### Texte à examiner
-=-=-=-=-

ACTUALITÉS
Ateliers
pour enfants dans un grand magasin de la banlieue bordelaise
EXPOSITION
U.F.O.L.E.A.
Il était habituel
que le groupe girondin participe à l'élaboration de l'exposition U.F.O.L.E.A.
qui a lieu chaque année à la Galerie des Beaux-Arts,
en plein centre de Bordeaux.
Cette année,
plusieurs camarades pensèrent qu'il serait bon que l'on participe à cette
exposition, mais en essayant de sortir de son cadre traditionnel (forme
de exposition lieu). Des contacts furent pris avec le syndicat des commerçants
et finalement parallèlement à l'exposition dans la Galerie des Beaux-Arts
où une était consacrée à la pédagogie Freinet des oeuvres des enfants
de nos classes (peintures, sculptures, tapisseries, plâtres etc.) furent
exposées dans les vitrines des commerçants du centre de la ville avec
le macaron I.C.E.M. - Pédagogie Freinet.
Déjà, cette
manifestation entrait dans le cadre de la sensibilisation de la ville
au prochain congrès I.C.E.M. de Pâques 75.
KERMESSE
PUBLIQUE
Dans la même
optique, le groupe décida de participer à la kermesse de l'école publique
qui se tient chaque année, au mois de juin, au Parc Bordelais. Dans cette
kermesse non pédagogique (défilé de chars, stands style pêche à la ligne...)
quelques copains du groupe installèrent des ateliers (peinture, argile,
nombreuses activités artistiques...) où enfants et parents affluèrent
jusqu'à ce que les matériaux viennent à manquer.
Il faut noter
que cette kermesse du Parc rassemble surtout des enseignants et qu'elle
présente pour les enfants un milieu privilégié (plein air, parc magnifique
kermesse publique, etc.).
Notre participation
à cette manifestation fut, semble-t-il, appréciée par nos collègues, surtout
parce qu'elle apportait, par l'installation de ces ateliers, une note
originale à la traditionnelle kermesse de l'école publique.
Déjà la kermesse
du Parc, l’expo U.F.O.L.E.A. nous avaient permis
de prendre contact avec la presse (radio locale : interview de deux
copains pour l'expo ; journal local Sud-Ouest :
le journaliste se consacrant aux problèmes d'éducation de la jeunesse
avait suivi ces manifestations et avait écrit deux articles).
II nous était
ainsi possible d'annoncer la tenue du prochain congrès LC.E.M.-pédagogie Freinet dans notre ville mais ces manifestations
étaient bien loin du congrès et l'on ne pouvait penser que l'information
serait suffisante pour l'annoncer. II nous fallait dès la rentrée scolaire,
organiser une autre manifestation qui, plus proche du congrès, informerait,
sensibiliserait le plus grand nombre possible à notre pédagogie. De nombreuses
idées jaillirent : en ville, sur les trottoirs, dans un quartier populaire,
dans une citée, dans une salle, sous le chapiteau...

-=-=-=-=-

### Données
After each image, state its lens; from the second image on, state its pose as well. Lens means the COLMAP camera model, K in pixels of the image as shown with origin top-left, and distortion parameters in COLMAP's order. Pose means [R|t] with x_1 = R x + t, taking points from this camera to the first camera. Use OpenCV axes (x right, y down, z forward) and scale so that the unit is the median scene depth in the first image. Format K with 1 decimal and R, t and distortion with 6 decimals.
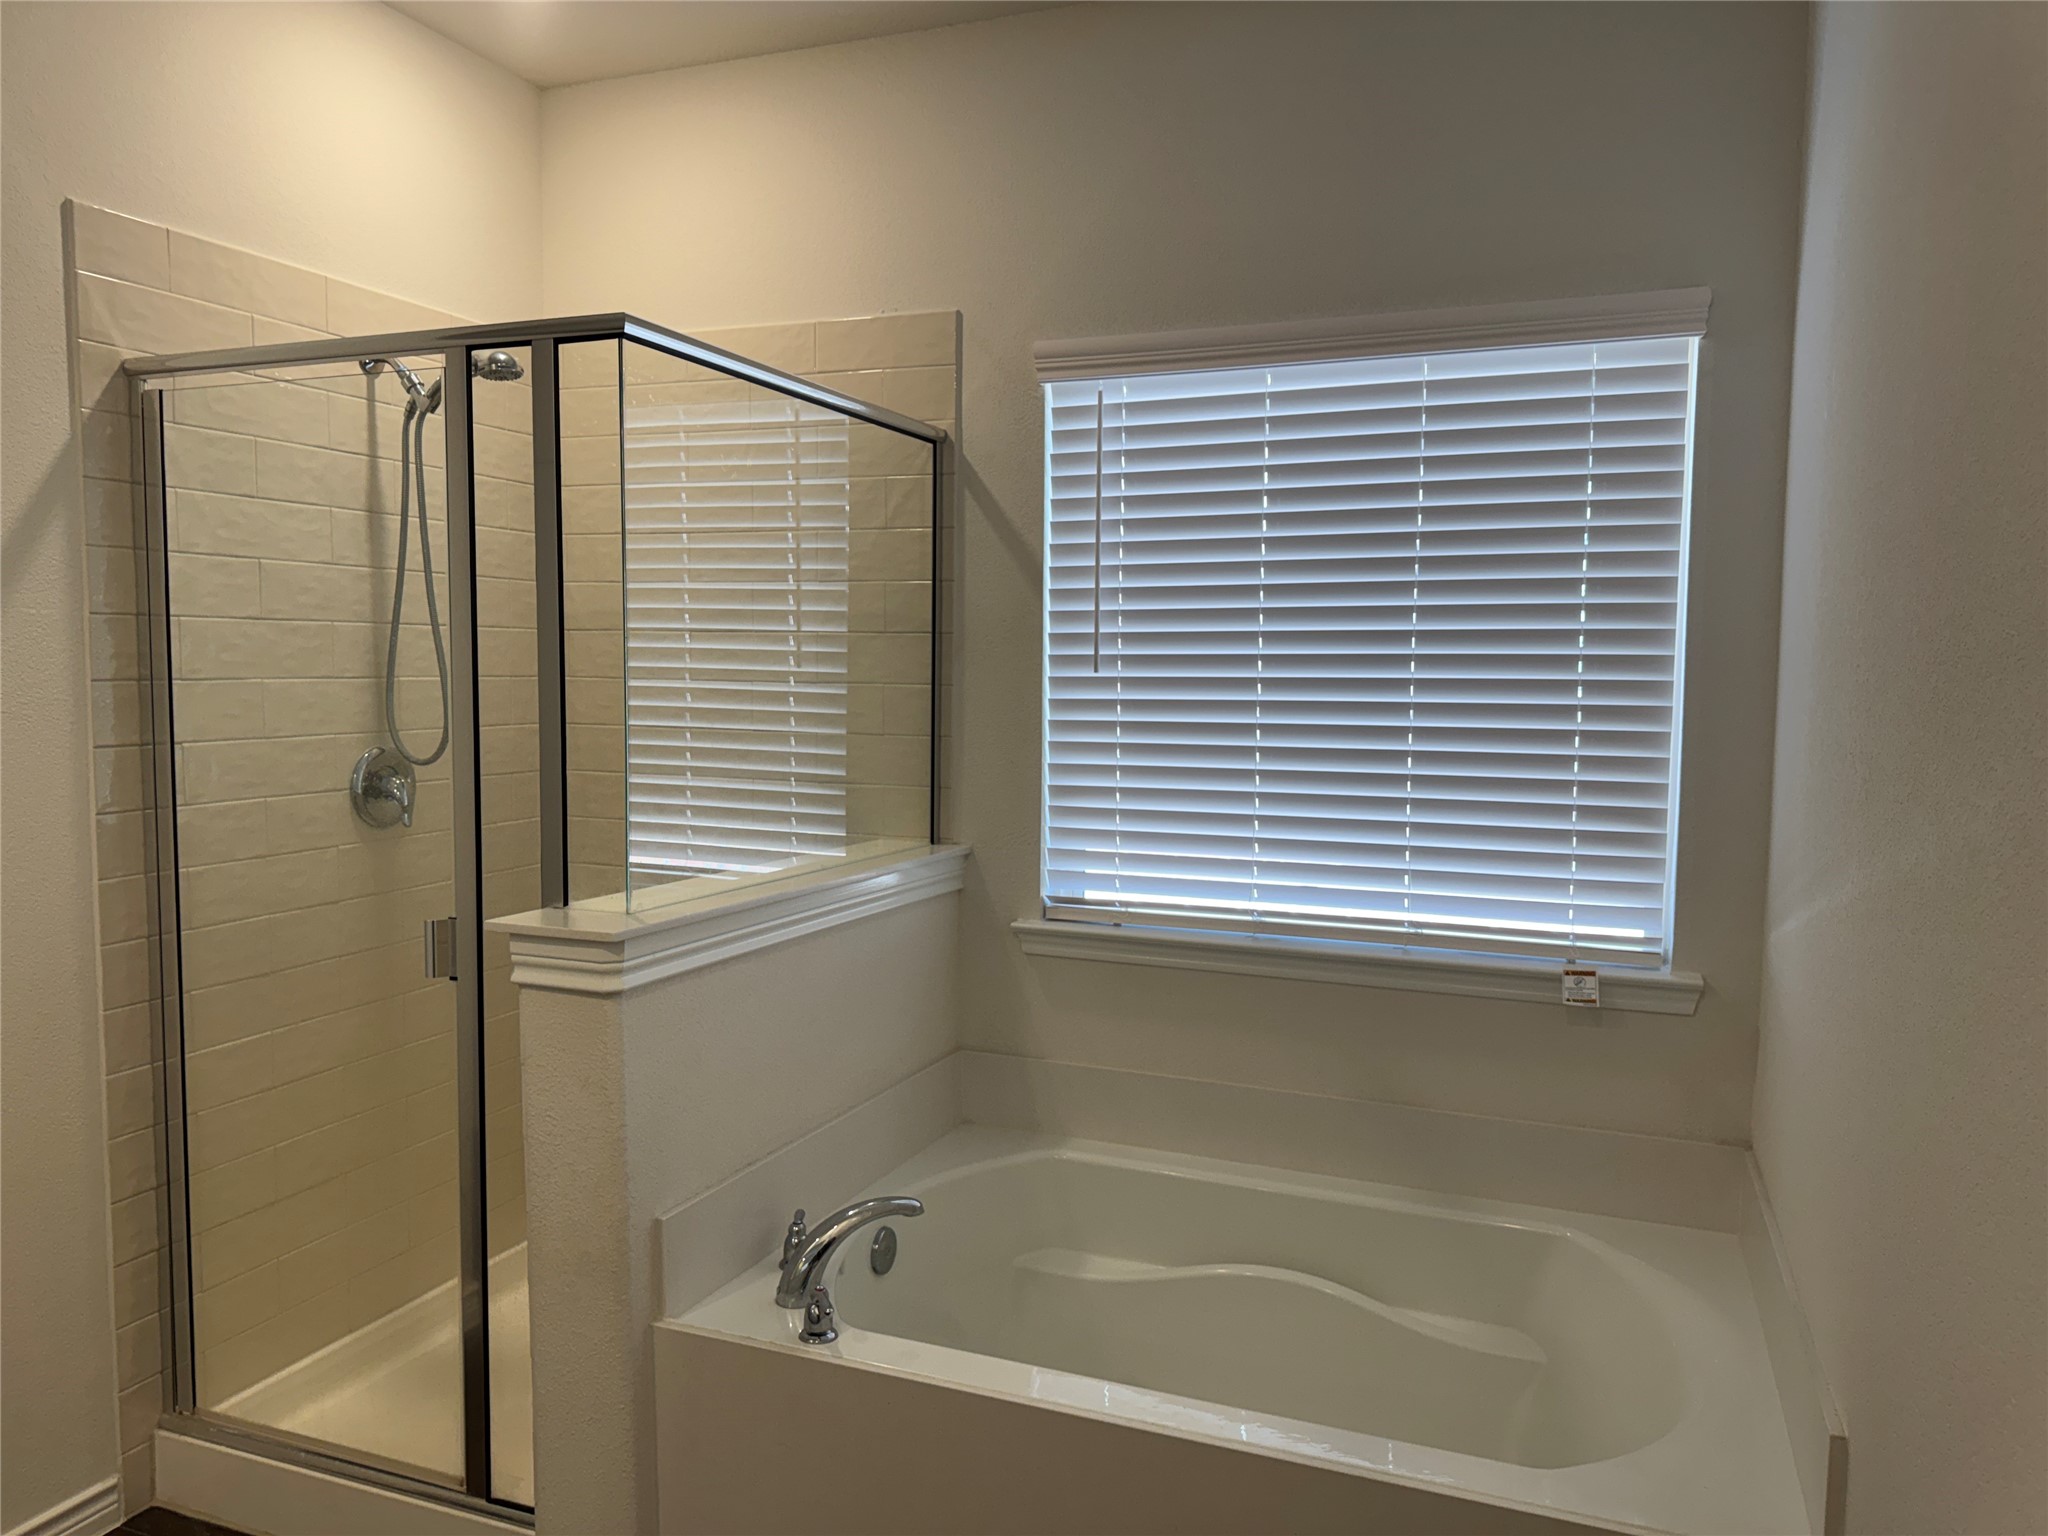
lens RADIAL K [[1381.9, 0, 1030.1], [0, 1381.9, 782.5], [0, 0, 1]] dist [0.166409, -0.297524]
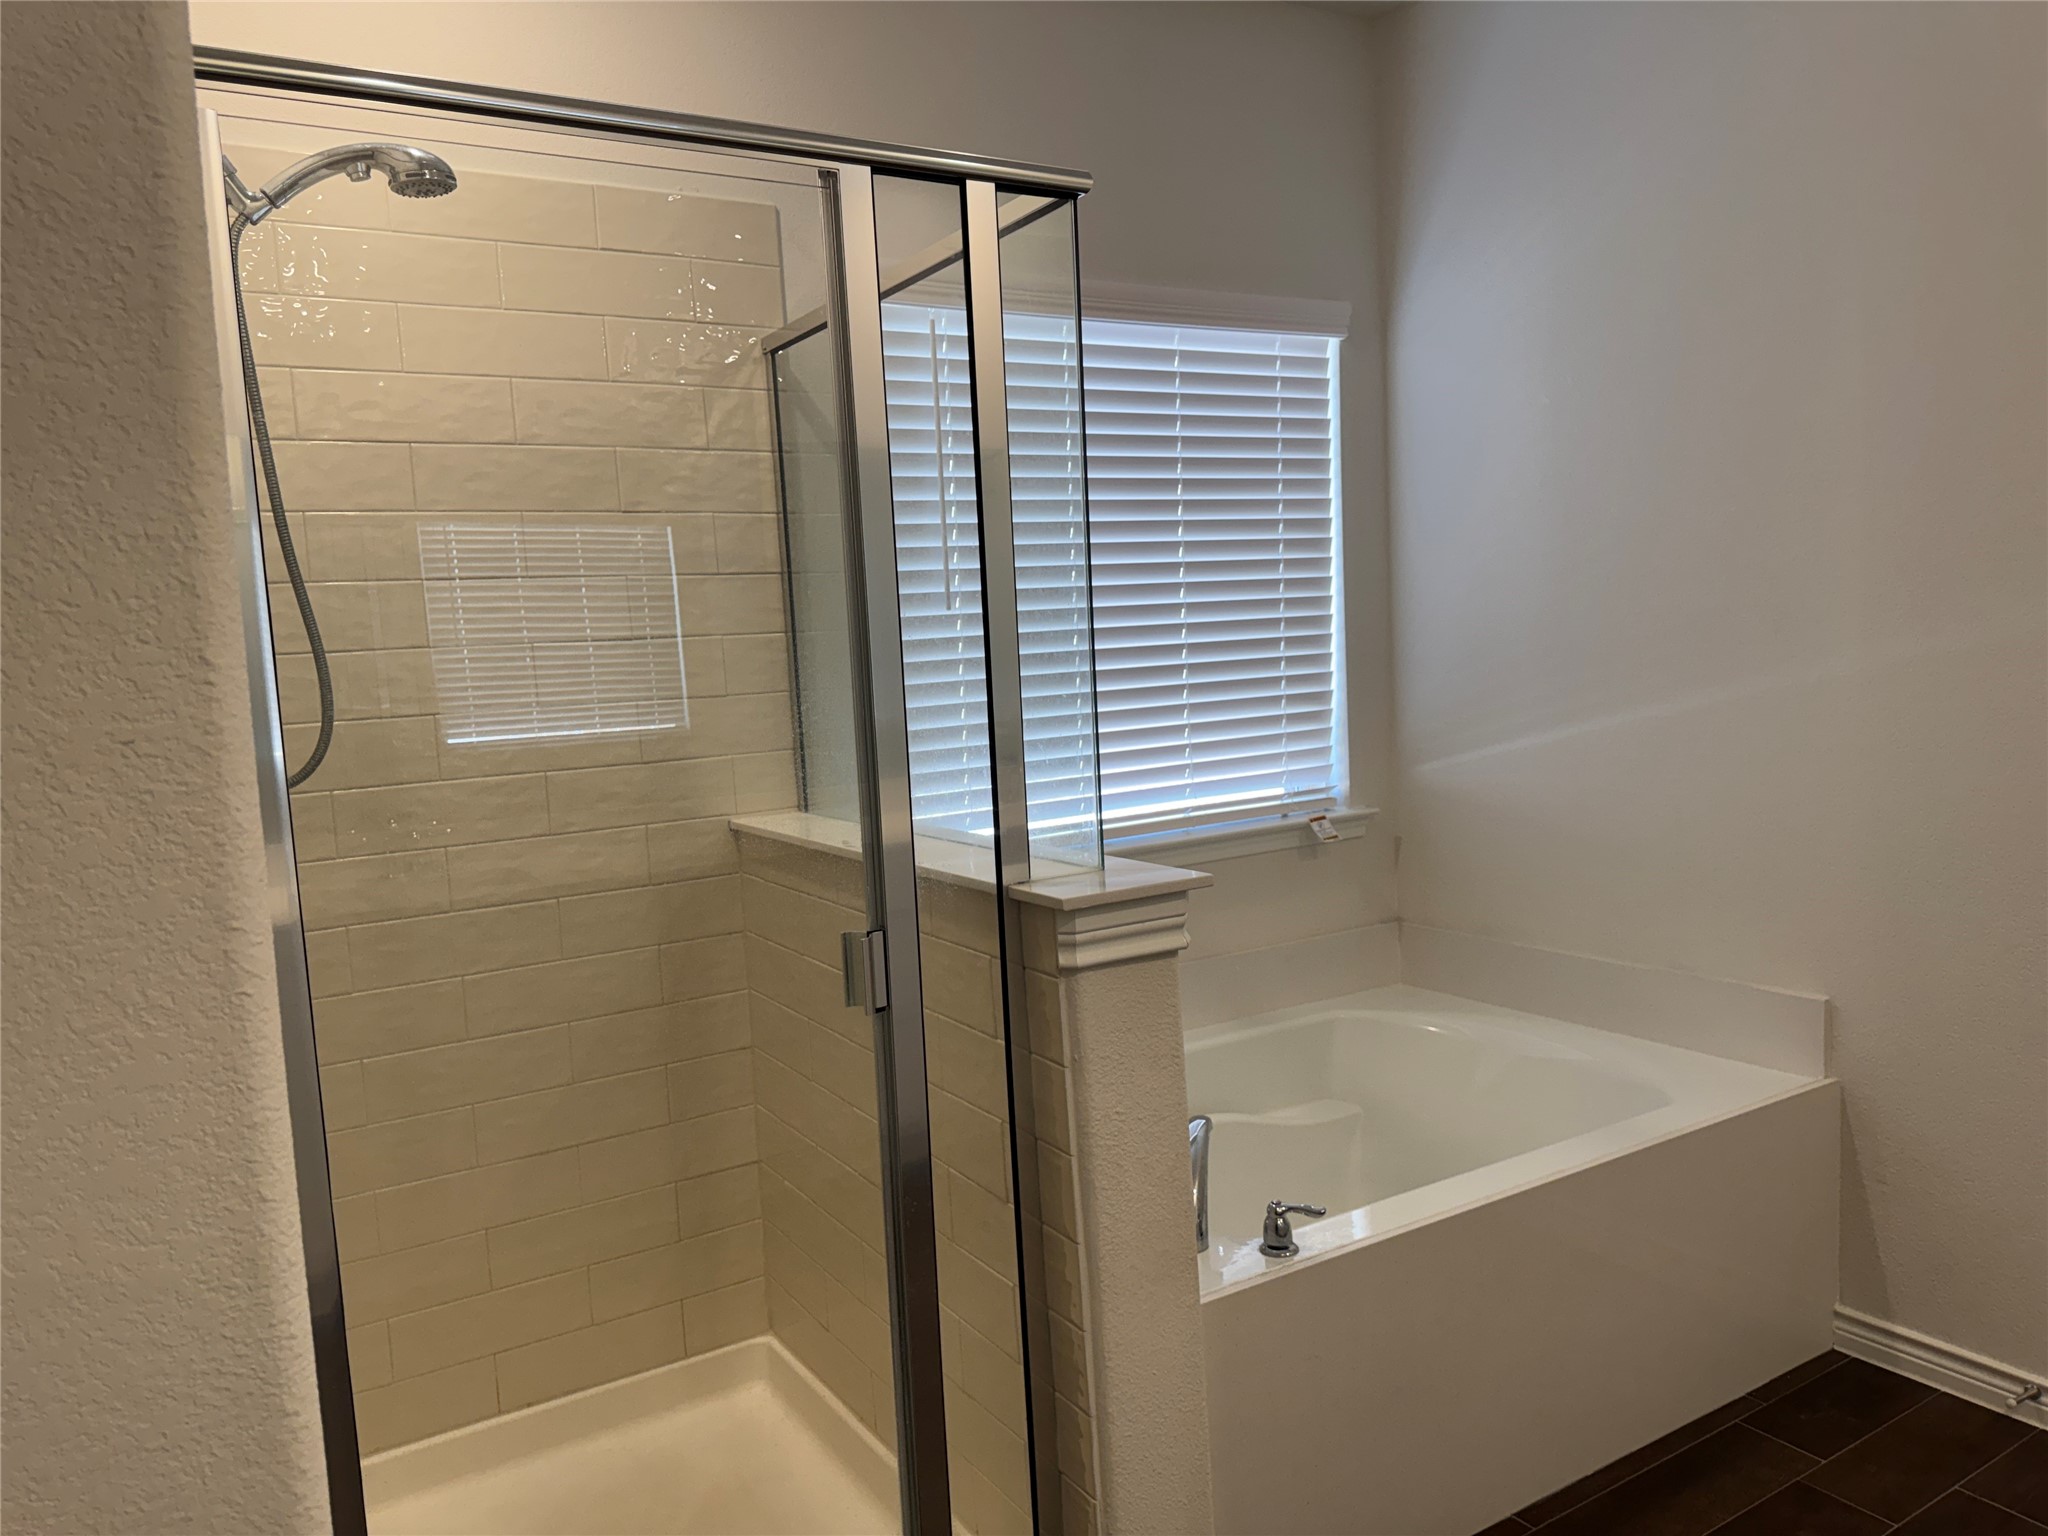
lens RADIAL K [[1381.9, 0, 1030.1], [0, 1381.9, 782.5], [0, 0, 1]] dist [0.166409, -0.297524]
pose [[0.622757, -0.132016, 0.771197, -0.778105], [0.121900, 0.989997, 0.071035, -0.024196], [-0.772861, 0.049771, 0.632620, 0.381102]]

-=-=-=-=-

### Exercices à faire
a) Reformulez sous forme de liste le paragraphe du texte sur la pédagogie Freinet à Bordeaux qui commence par « Dans la même optique ». Gardez-en les faits principaux.
b) Traduisez en anglais cette phrase du texte sur la pédagogie Freinet à Bordeaux : « Notre participation à cette manifestation fut, semble-t-il, appréciée par nos collègues, surtout parce qu'elle apportait, par l'installation de ces ateliers, une note originale à la traditionnelle kermesse de l'école publique. »
c) Poursuivez, s'il vous plaît, le texte sur la pédagogie Freinet à Bordeaux à partir de l'endroit où il s'arrête.
Le matériel ne sert à rien pour ce travail.

### Réponses par numéro
a)
- Le groupe décida de participer à la kermesse de l'école publique, qui se tient chaque année en juin au Parc Bordelais.
- Cette kermesse n'est pas pédagogique : défilé de chars, stands du genre pêche à la ligne.
- Quelques membres du groupe y installèrent des ateliers de peinture, d'argile et d'autres activités artistiques.
- Enfants et parents y affluèrent jusqu'à ce que les matériaux viennent à manquer.

b) Our participation in this event was, it seems, appreciated by our colleagues, above all because, through the setting up of these workshops, it brought an original touch to the traditional public school fair.

c)
Mais de toute
façon une journée où les enfants de nos classes, de l'extérieur pourraient
travailler dans des ateliers que l'on aurait préparés. Finalement ce fut
le hall du grand magasin Rond-Point qui fut
choisi pour le lieu et le mois de novembre pour la date. Déjà au sein
du groupe deux tendances s'étaient dégagées : ceux qui voulaient
par ces manifestations faire descendre la pédagogie dans la rue, « faire
éclater l'école » et ceux qui restaient sceptiques, pensant
que ces manifestations extérieures à nos classes n'étaient peut-être pas
le meilleur moyen d'intégrer notre pédagogie à la population.
Cependant tout
le monde s'attela à la tâche afin que la journée du 6 novembre au centre
commercial Rond-Point soit une réussite !
LES CONTACTS :
Le directeur
du magasin Coop (principal magasin du centre
commercial) fut contacté, de même que le directeur général du centre Rond-Point.
Ils reçurent une documentation sur notre mouvement et répondirent favorablement.
Le mercredi 6 novembre fut la date choisie. Les mouvements amis : O.C.C.E.,
C.E.M.E.A. furent avertis. Sud-Ouest,
la radio locale (qui annonça la manifestation), la télévision furent
informés. Des affiches furent collées et distribuées, un tract tiré pour
le jour même. Un photographe (connu du mouvement) est venu prendre des
photos.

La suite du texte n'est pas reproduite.